The plan was to not reach any agreement until the 2020 elections had passed, in order to secure the reelection of the governor and avoid unnecessary risks, such as cuts to pensions and other unpopular austerity-based decisions. Legal conflicts have been inflating the already millions of dollars spent on legal fees and could possibly make this the most expensive federal bankruptcy ever witnessed.
I think it is outrageous to attach political goals to this bankruptcy, and to see electoral interests prevail over the long-term well-being of Puerto Rico.
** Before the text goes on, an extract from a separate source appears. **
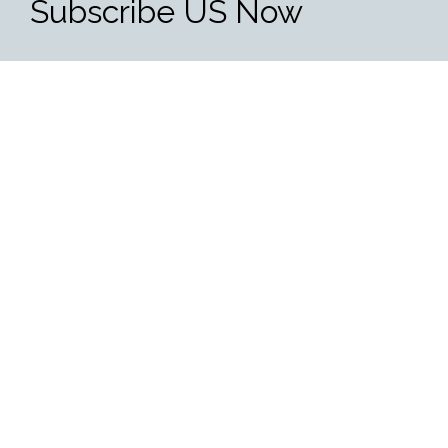
Subscribe US Now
The problem with this electoral calculus is that the longer we wait to take the decisions and reforms necessary to take this island out of bankruptcy, the greater the negative effect on the economy that we will witness and the harder that the path to recovery will be. The actual state of government bankruptcy increases uncertainty when it comes to business on the island, discourages new private investment, and even worse, maintains capital markets closed to us. These markets were closed in 2014, after credit rating agencies degraded Puerto Rico’s credit standing.
When PROMESA was passed in 2016, it was not expected that there would be a perpetual state of bankruptcy so that the government and its politicians could indefinitely stay in their comfort zone. Rather PROMESA was supposed to provide temporary protections until the Fiscal Oversight Board could restructure the debt and important fiscal and structural reforms could be implemented.
Ironically, the government has embraced the protection afforded it by PROMESA’s title 3 but has rejected the implementation of less friendly aspects of this federal law associated with spending cuts and fiscal discipline.
The result has been that heading into 2020, this fiscal clean up project finds itself stuck and with few encouraging short-term opportunities.
Meanwhile, the economic bubble created by the initial injection of federal funds to mitigate the impact of Hurricane María is beginning to deflate, and the economy is beginning to show signs of weakness. Amid this chaos and local ungovernability, the White House has frozen reconstruction funds. Likewise, international Banks and firms have decided to pack their bags and leave the island, having not seen any certainty in the short-term future of the local economy.
Heading into the 2020 electoral cycle, we must demand concrete answers from all the candidates, but more importantly, we must demand that they take firm decisions to end the island’s bankruptcy, fulfill PROMESA, and execute a coherent economic reactivation program. The time for empty slogans is over, it is time to take our island’s future seriously.